I got the same issue on standalone spark in windows.
My version of fix is like this:
I had my environment variables setting as bellow
PYSPARK_SUBMIT_ARGS="pyspark-shell"
PYSPARK_DRIVER_PYTHON=jupyter
PYSPARK_DRIVER_PYTHON_OPTS='notebook' pyspark
With this setting I executed an Action on pyspark and got the following exception:
Python in worker has different version 3.6 than that in driver 3.5, PySpark cannot run with different minor versions.
Please check environment variables PYSPARK_PYTHON and PYSPARK_DRIVER_PYTHON are correctly set.

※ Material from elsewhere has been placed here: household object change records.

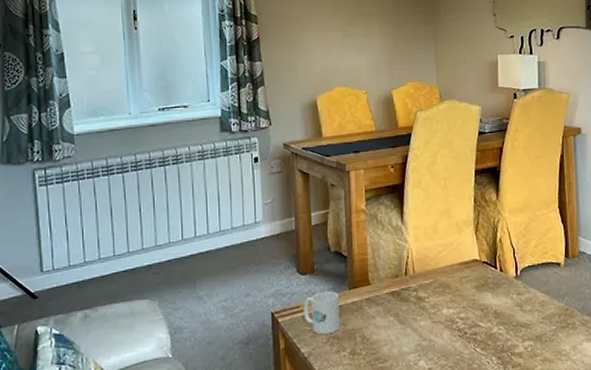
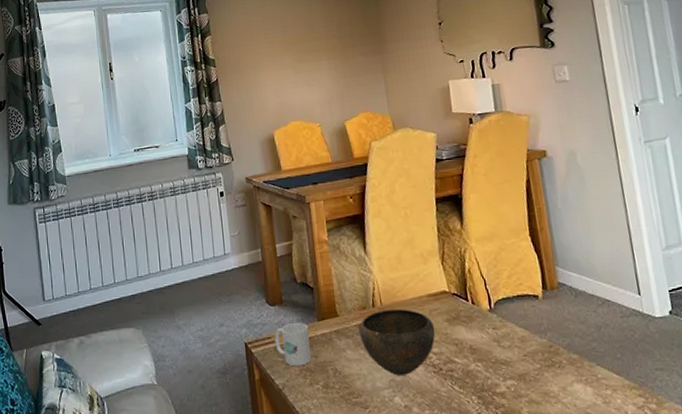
bowl: none [390,277,464,340] -> present [358,309,436,376]

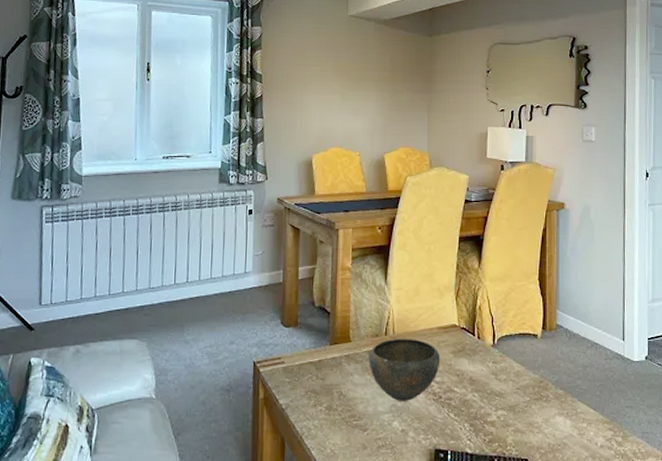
mug: present [274,322,312,367] -> none [284,344,320,388]

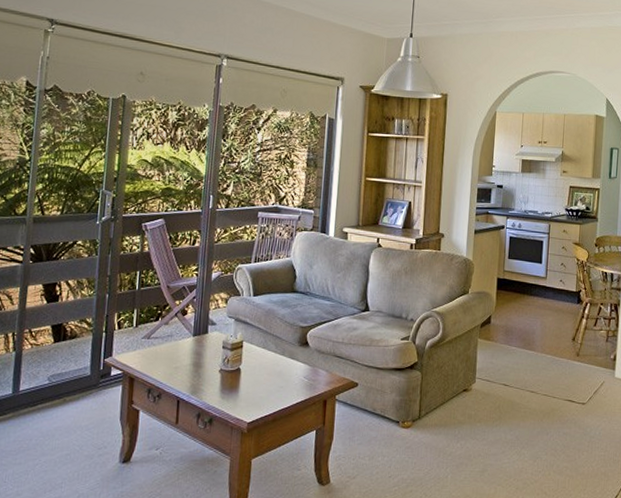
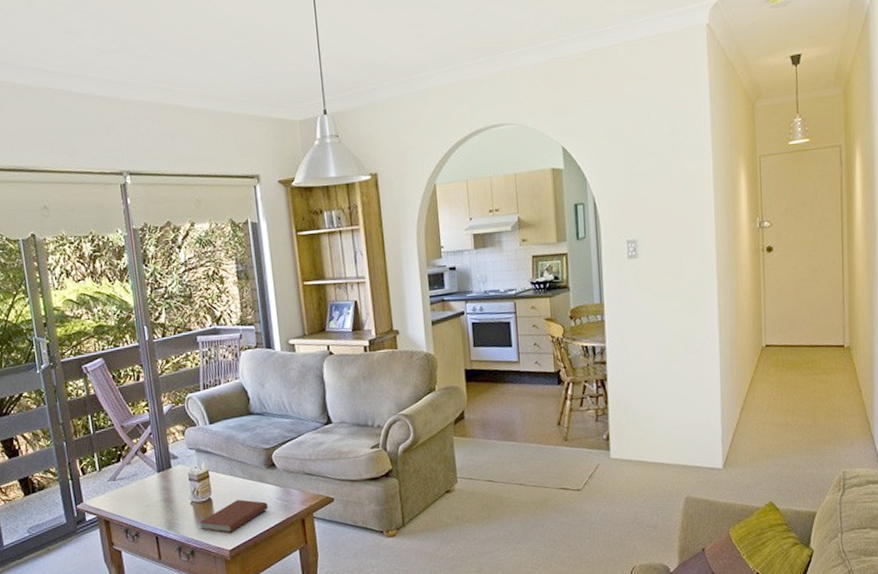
book: none [223,373,294,405] -> present [199,499,268,533]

To check with which python version my spark-worker is using hit the following in the cmd prompt.
python --version
Python 3.6.3
which showed me Python 3.6.3. So clearly my spark-worker is using system python which is v3.6.3.
Now as I set my spark-driver to run jupyter by setting PYSPARK_DRIVER_PYTHON=jupyter so I need to check the python version jupyter is using.
To do this check open Anaconda Prompt and hit
python --version
Python 3.5.X :: Anaconda, Inc.
Here got the jupyter python is using the v3.5.x. You can check this version also in any Notebook (Help->About).
Now I need to update the jupyter python to the version v3.6.6. To do that open up the Anaconda Prompt and hit
conda search python
This will give you a list of available python versions in Anaconda. Install your desired one with
conda install python=3.6.3
Now I have both of the Python installation of same version 3.6.3 Spark should not comply and it didn't when I ran an Action on Spark-driver. Exception is gone.
Happy coding ...